2 Replies Latest reply on Sep 28, 2017 1:18 PM by Flavia Lan

    what will be the best way to do 3 dimensions de-duplication?

    Flavia Lan

      This is the 1st time that I try to use forum for work . Yes, I have asked Google, but try this must be really good too-- I want to thank everyone in advance for your help!

       

      For a financial organization--let's say we have 200,000 loan applications from 180,000 loan applicants (just made up some numbers here)

      Each time when a loan applicants re-apply for a loan, there will be a new loan application number, well, same person UNDER DIFFERENT home phone, OR cell phone OR email address

       

      Our database can come up with a giant data source, which is essentially a giant table, that has many columns of:

      • loan application number,  home phone number, cell phone number, and email address.

       

      Let's say some loan applicants applied the 1st time, got rejected, however they got approved when they attempted with the 2nd, or 3rd application UNDER DIFFERENT home phone, OR cell phone OR email address, with updated income info--so they have a loan with us.

       

      Recently we have made change on the underwriting policies and now thinking we can reach out (re-target) to the loan applicants, WHO DOES NOT HAVE A LOAN WITH US at all, to ask them to re-apply and maybe there will be a chance that we can approve them.

       

      Some applicants may look "unapproved" under the 1st attempt, however we do NOT want to reach out to them if they got approved under their 2nd or 3rd attempt.

      What will be the best solution to do this in combination of using SQL query and Tableau functionalities?

       

      Many Many thanks-- now I am heading to work with best wishes there must be answers that is better than what I can think of

        • 1. Re: what will be the best way to do 3 dimensions de-duplication?
          Jennifer VonHagel

          Hi Flavia, the best option is to have a reliable person identifier. In your case, you probably have the SSN somewhere in your source data, as I am sure that info is necessary on a loan.  I used to work at a bank and investment firms, so I know that access to that field may be restricted, but do you have some kind of masked identifier or person identifier to work with? I think I would find these folks in your database before bringing the data to tableau.
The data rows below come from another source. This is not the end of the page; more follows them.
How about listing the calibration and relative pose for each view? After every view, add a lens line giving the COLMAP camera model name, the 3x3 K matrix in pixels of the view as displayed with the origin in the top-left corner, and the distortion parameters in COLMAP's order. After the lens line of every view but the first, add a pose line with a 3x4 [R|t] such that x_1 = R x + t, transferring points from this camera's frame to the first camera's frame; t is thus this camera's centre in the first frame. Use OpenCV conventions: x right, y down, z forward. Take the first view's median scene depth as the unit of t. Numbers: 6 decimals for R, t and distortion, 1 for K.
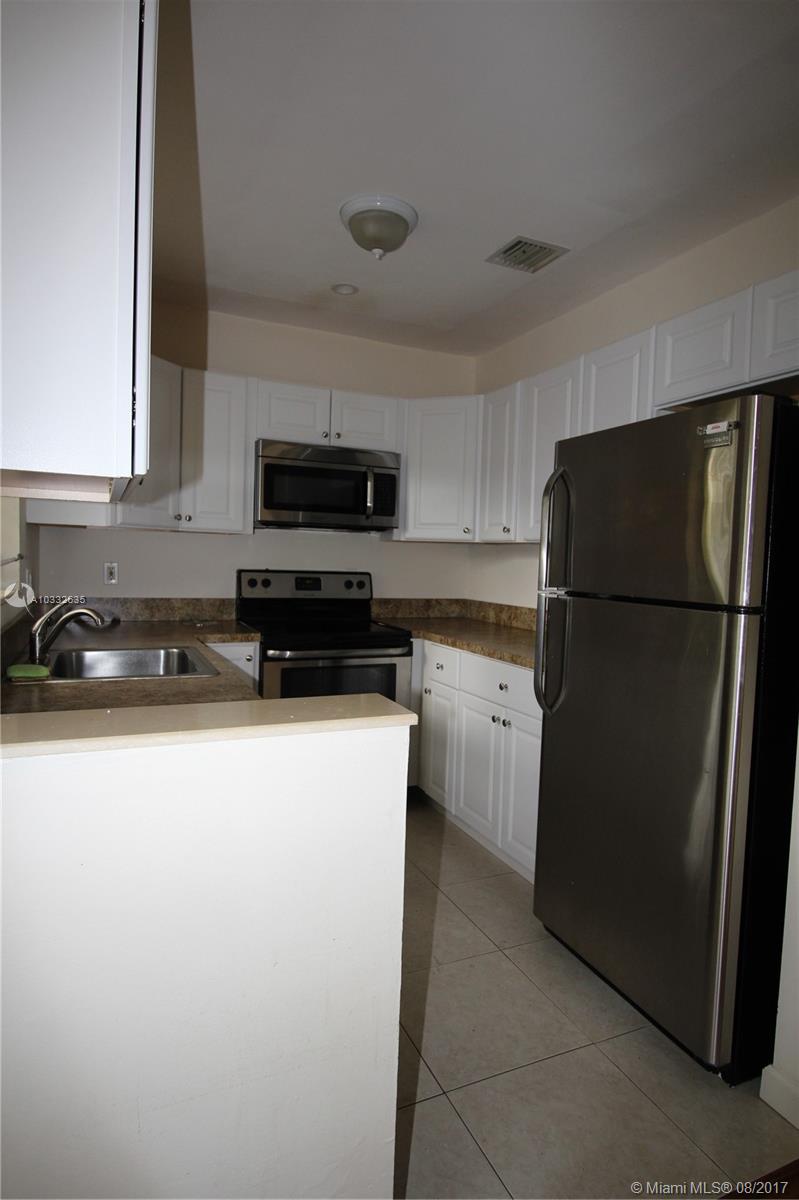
lens RADIAL K [[668.8, 0, 398.0], [0, 668.8, 593.0], [0, 0, 1]] dist [0.000624, 0.000148]
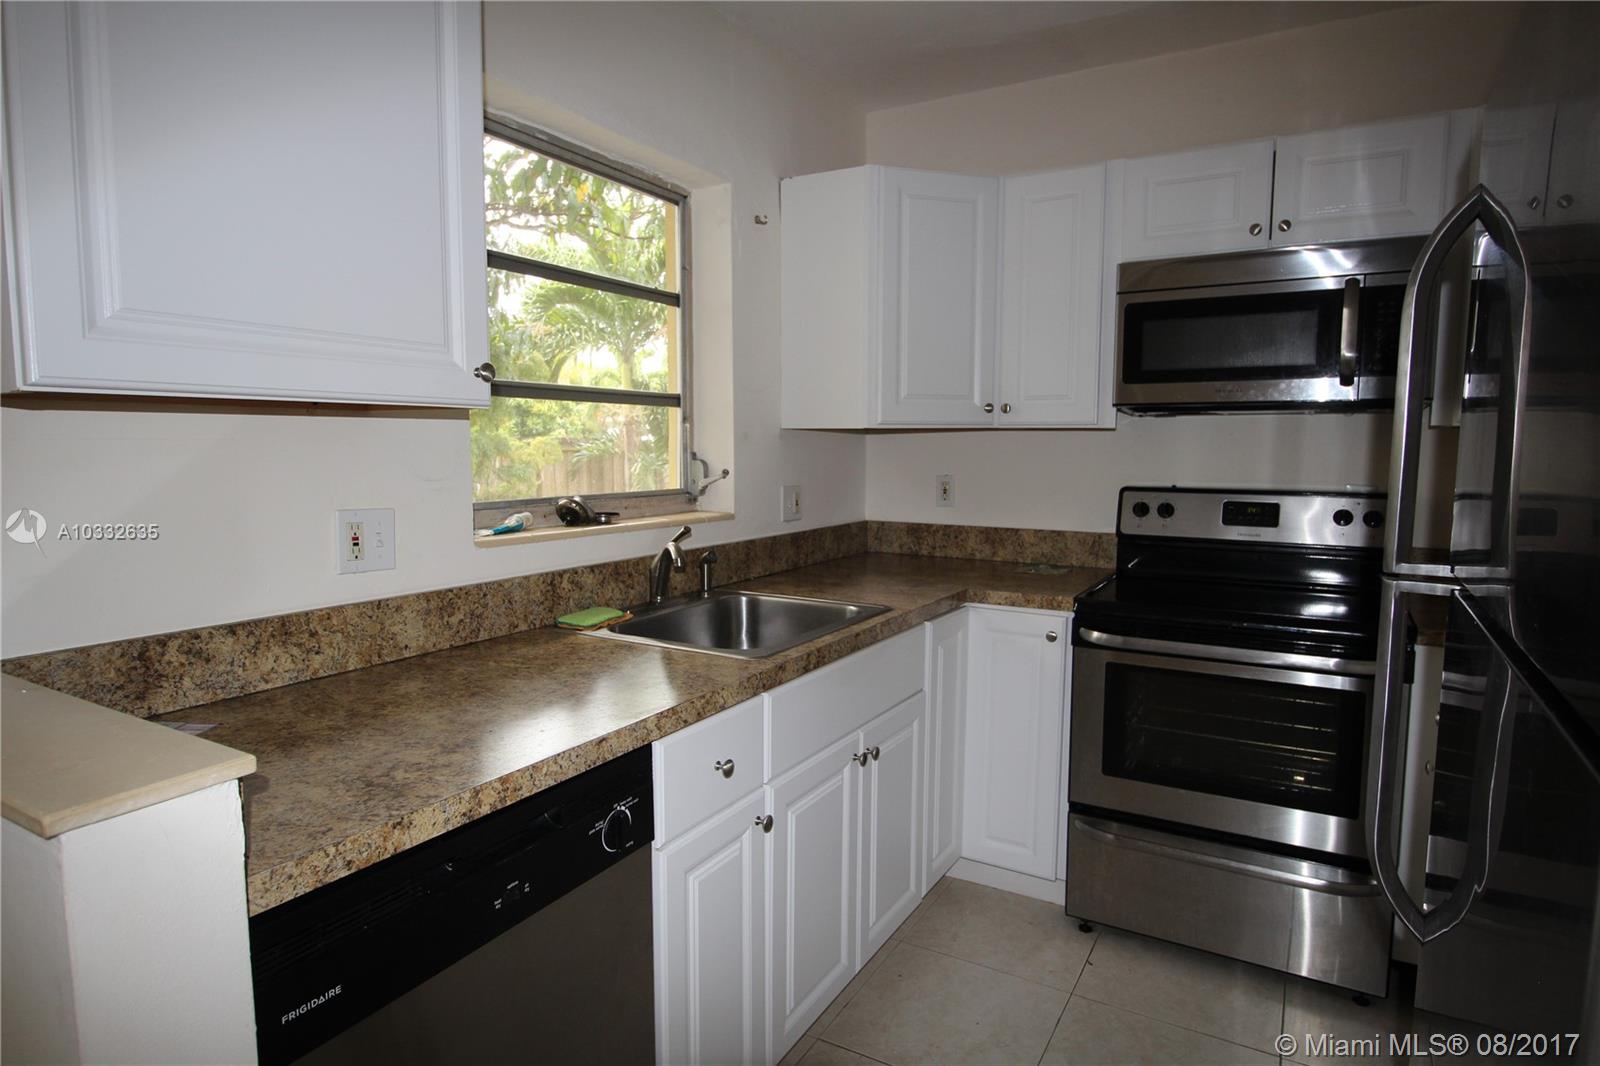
lens RADIAL K [[891.7, 0, 798.5], [0, 891.7, 495.8], [0, 0, 1]] dist [0.000624, 0.000148]
pose [[0.576681, 0.017174, -0.816789, 0.257782], [-0.030058, 0.999548, -0.000205, -0.018370], [0.816416, 0.024669, 0.576937, 0.307782]]
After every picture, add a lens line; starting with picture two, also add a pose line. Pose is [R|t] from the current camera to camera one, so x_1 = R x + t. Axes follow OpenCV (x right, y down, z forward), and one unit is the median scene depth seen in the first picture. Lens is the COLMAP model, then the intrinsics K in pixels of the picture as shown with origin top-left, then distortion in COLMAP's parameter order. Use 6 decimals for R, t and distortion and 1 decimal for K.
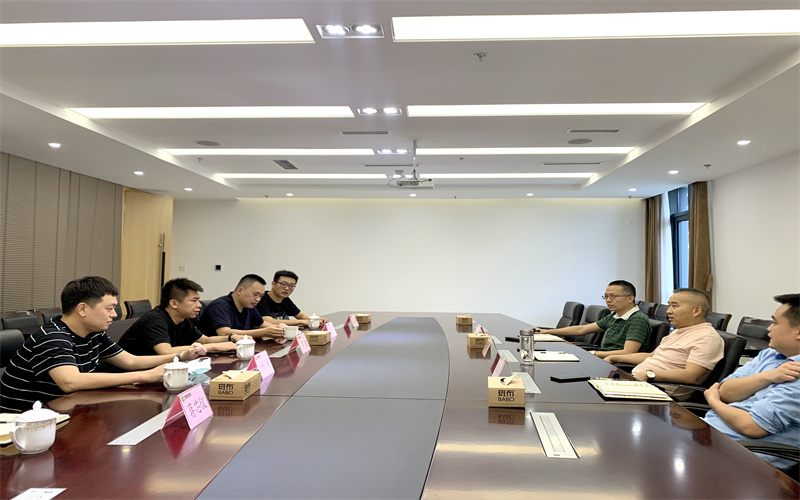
lens RADIAL K [[637.7, 0, 403.6], [0, 637.7, 267.2], [0, 0, 1]] dist [0.118226, -0.018722]
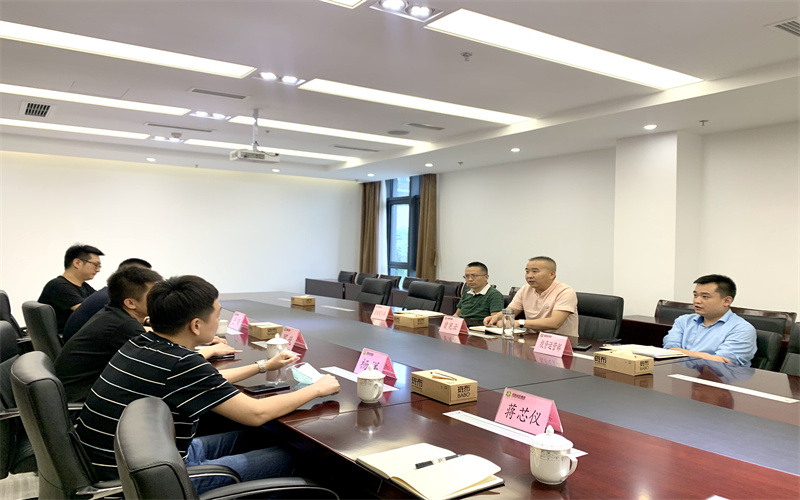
lens RADIAL K [[637.7, 0, 407.4], [0, 637.7, 258.4], [0, 0, 1]] dist [0.118226, -0.018722]
pose [[0.789020, -0.009997, 0.614286, -0.382160], [-0.010977, 0.999479, 0.030366, -0.015292], [-0.614269, -0.030702, 0.788499, 0.134316]]
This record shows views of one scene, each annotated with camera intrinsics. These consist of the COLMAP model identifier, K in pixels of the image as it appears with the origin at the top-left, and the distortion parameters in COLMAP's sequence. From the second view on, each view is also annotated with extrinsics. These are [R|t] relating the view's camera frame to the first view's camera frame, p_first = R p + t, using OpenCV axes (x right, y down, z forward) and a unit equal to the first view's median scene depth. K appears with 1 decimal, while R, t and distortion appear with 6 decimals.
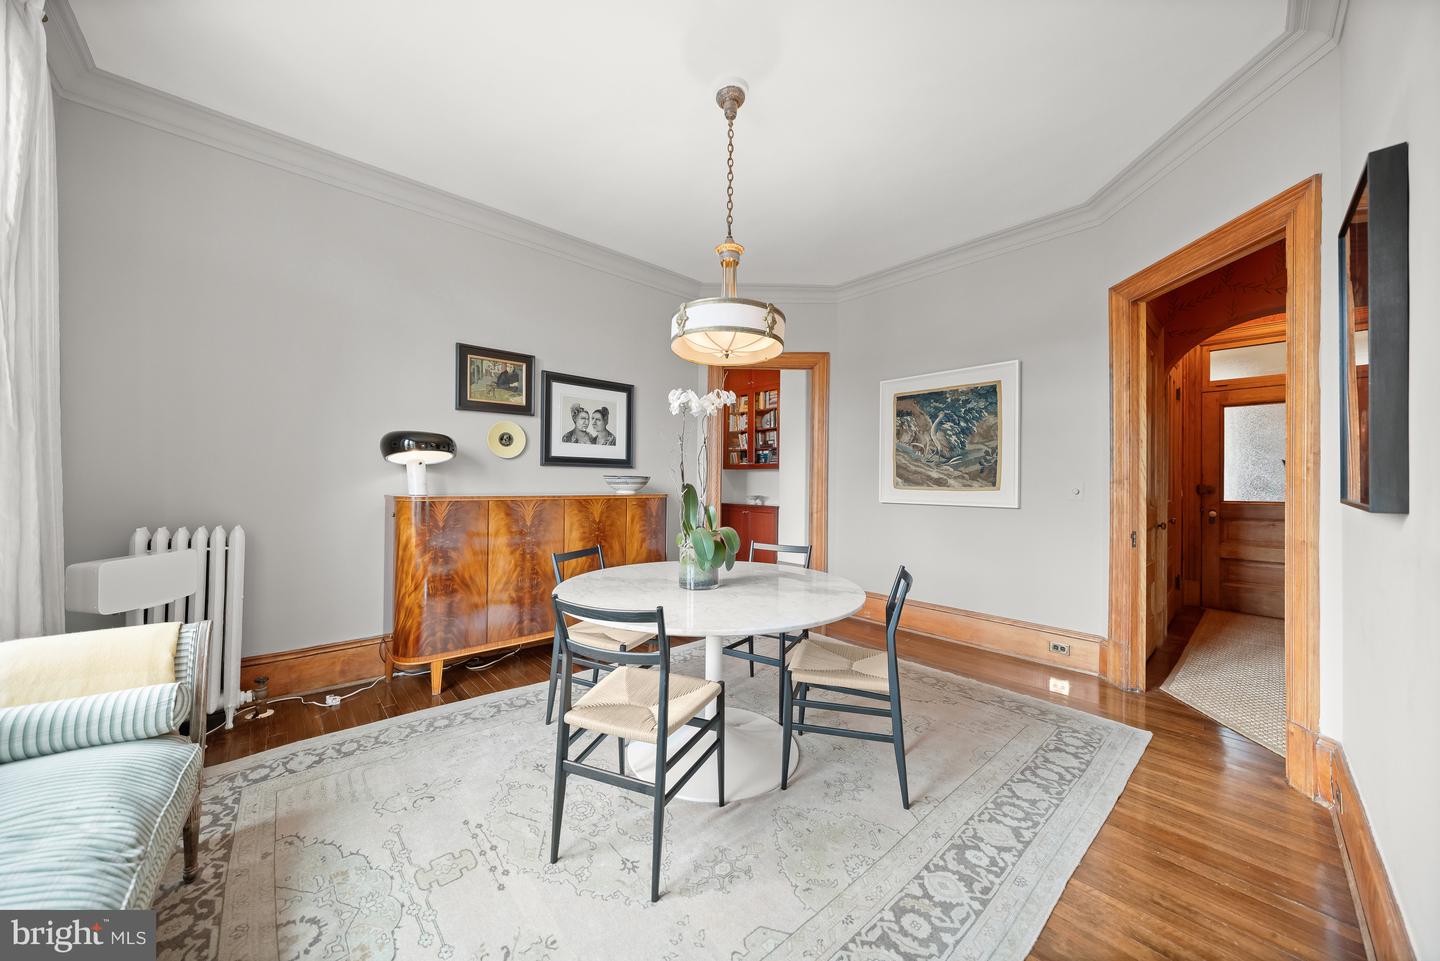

And personally, I would never bring SSNs into Tableau (unless maybe my company had bought Tableau server, and even then I would use some masked identifier or key if at all possible).

           

          So in your database, you can retrieve customers who have never been approved by doing something like the following...

           

          select cust_id, home_phone, cell_phone, email, etc.

          from loan_applications

          where cust_id =

          (select cust_id

          from loan_applications

          group by cust_id

          having max(case when status = 'Approved' then 1 else 0 end) = 0) sub;

           

          If you don't have access to the SSN or some customer identifier, I'd ask someone with clearance to it to run this query and return to you the records with some key instead of an SSN that you can use as a customer identifier to tie together phone, email, etc. to one person. 

           

          Hope this gets you started. Even if you get the results of this query, you might get multiple records per cust_id. Say someone uses one email address on 1st application, and another on a second application. In this case, you can decide you will send follow-ups to both email addresses, or you could make your query find and return only the single most recent address. These decisions will need to be made according to your company's rules and preferences.

           

          Best,

          Jennifer

          • 2. Re: what will be the best way to do 3 dimensions de-duplication?
            Flavia Lan

            It is great to see how other people will approach this-- it is true that I can't use SSN, and there is no customer ID.

            Each situation is slightly complicated because of limitation of here and there, but the process writing (thinking how to write) and reading the thread helps me to think clearer. Thank you Jennifer for the ideas!!